• To be done:
Please print every line of the records below, word for word and in the same order.

### Supplied data ###

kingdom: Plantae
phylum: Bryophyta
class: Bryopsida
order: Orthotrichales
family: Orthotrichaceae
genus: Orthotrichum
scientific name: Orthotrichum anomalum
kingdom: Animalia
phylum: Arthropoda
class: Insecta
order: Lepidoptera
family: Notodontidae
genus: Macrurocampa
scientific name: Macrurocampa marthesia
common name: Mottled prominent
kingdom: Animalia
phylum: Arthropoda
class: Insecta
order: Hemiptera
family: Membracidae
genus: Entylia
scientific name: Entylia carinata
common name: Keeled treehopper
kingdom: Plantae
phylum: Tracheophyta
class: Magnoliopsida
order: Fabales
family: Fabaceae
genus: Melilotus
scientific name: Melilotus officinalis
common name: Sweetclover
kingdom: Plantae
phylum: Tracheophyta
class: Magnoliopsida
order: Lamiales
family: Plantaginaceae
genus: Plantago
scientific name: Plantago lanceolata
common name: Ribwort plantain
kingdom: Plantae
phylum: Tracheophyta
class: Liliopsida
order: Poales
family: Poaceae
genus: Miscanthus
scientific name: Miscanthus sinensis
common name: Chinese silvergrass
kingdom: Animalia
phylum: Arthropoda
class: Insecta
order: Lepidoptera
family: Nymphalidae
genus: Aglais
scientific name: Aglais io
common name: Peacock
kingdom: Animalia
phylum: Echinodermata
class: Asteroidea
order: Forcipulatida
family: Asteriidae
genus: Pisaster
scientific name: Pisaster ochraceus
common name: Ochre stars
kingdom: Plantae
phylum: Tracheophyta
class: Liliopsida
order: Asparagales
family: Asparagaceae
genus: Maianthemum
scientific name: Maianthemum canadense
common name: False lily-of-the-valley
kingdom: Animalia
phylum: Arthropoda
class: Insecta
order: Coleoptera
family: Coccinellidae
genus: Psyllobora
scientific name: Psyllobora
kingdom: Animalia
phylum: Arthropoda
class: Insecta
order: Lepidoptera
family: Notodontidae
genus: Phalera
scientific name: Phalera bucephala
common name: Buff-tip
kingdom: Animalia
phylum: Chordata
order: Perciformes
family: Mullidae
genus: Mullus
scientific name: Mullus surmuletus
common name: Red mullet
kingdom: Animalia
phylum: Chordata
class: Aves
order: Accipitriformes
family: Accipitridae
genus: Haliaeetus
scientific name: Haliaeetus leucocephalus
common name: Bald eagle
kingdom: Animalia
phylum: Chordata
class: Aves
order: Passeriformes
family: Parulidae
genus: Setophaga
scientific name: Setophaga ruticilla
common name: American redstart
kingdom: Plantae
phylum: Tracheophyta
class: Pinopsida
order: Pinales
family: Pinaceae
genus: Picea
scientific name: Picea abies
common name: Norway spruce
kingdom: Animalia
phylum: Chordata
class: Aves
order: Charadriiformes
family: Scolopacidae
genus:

###

• Worked answer:
kingdom: Plantae
phylum: Bryophyta
class: Bryopsida
order: Orthotrichales
family: Orthotrichaceae
genus: Orthotrichum
scientific name: Orthotrichum anomalum
kingdom: Animalia
phylum: Arthropoda
class: Insecta
order: Lepidoptera
family: Notodontidae
genus: Macrurocampa
scientific name: Macrurocampa marthesia
common name: Mottled prominent
kingdom: Animalia
phylum: Arthropoda
class: Insecta
order: Hemiptera
family: Membracidae
genus: Entylia
scientific name: Entylia carinata
common name: Keeled treehopper
kingdom: Plantae
phylum: Tracheophyta
class: Magnoliopsida
order: Fabales
family: Fabaceae
genus: Melilotus
scientific name: Melilotus officinalis
common name: Sweetclover
kingdom: Plantae
phylum: Tracheophyta
class: Magnoliopsida
order: Lamiales
family: Plantaginaceae
genus: Plantago
scientific name: Plantago lanceolata
common name: Ribwort plantain
kingdom: Plantae
phylum: Tracheophyta
class: Liliopsida
order: Poales
family: Poaceae
genus: Miscanthus
scientific name: Miscanthus sinensis
common name: Chinese silvergrass
kingdom: Animalia
phylum: Arthropoda
class: Insecta
order: Lepidoptera
family: Nymphalidae
genus: Aglais
scientific name: Aglais io
common name: Peacock
kingdom: Animalia
phylum: Echinodermata
class: Asteroidea
order: Forcipulatida
family: Asteriidae
genus: Pisaster
scientific name: Pisaster ochraceus
common name: Ochre stars
kingdom: Plantae
phylum: Tracheophyta
class: Liliopsida
order: Asparagales
family: Asparagaceae
genus: Maianthemum
scientific name: Maianthemum canadense
common name: False lily-of-the-valley
kingdom: Animalia
phylum: Arthropoda
class: Insecta
order: Coleoptera
family: Coccinellidae
genus: Psyllobora
scientific name: Psyllobora
kingdom: Animalia
phylum: Arthropoda
class: Insecta
order: Lepidoptera
family: Notodontidae
genus: Phalera
scientific name: Phalera bucephala
common name: Buff-tip
kingdom: Animalia
phylum: Chordata
order: Perciformes
family: Mullidae
genus: Mullus
scientific name: Mullus surmuletus
common name: Red mullet
kingdom: Animalia
phylum: Chordata
class: Aves
order: Accipitriformes
family: Accipitridae
genus: Haliaeetus
scientific name: Haliaeetus leucocephalus
common name: Bald eagle
kingdom: Animalia
phylum: Chordata
class: Aves
order: Passeriformes
family: Parulidae
genus: Setophaga
scientific name: Setophaga ruticilla
common name: American redstart
kingdom: Plantae
phylum: Tracheophyta
class: Pinopsida
order: Pinales
family: Pinaceae
genus: Picea
scientific name: Picea abies
common name: Norway spruce
kingdom: Animalia
phylum: Chordata
class: Aves
order: Charadriiformes
family: Scolopacidae
genus:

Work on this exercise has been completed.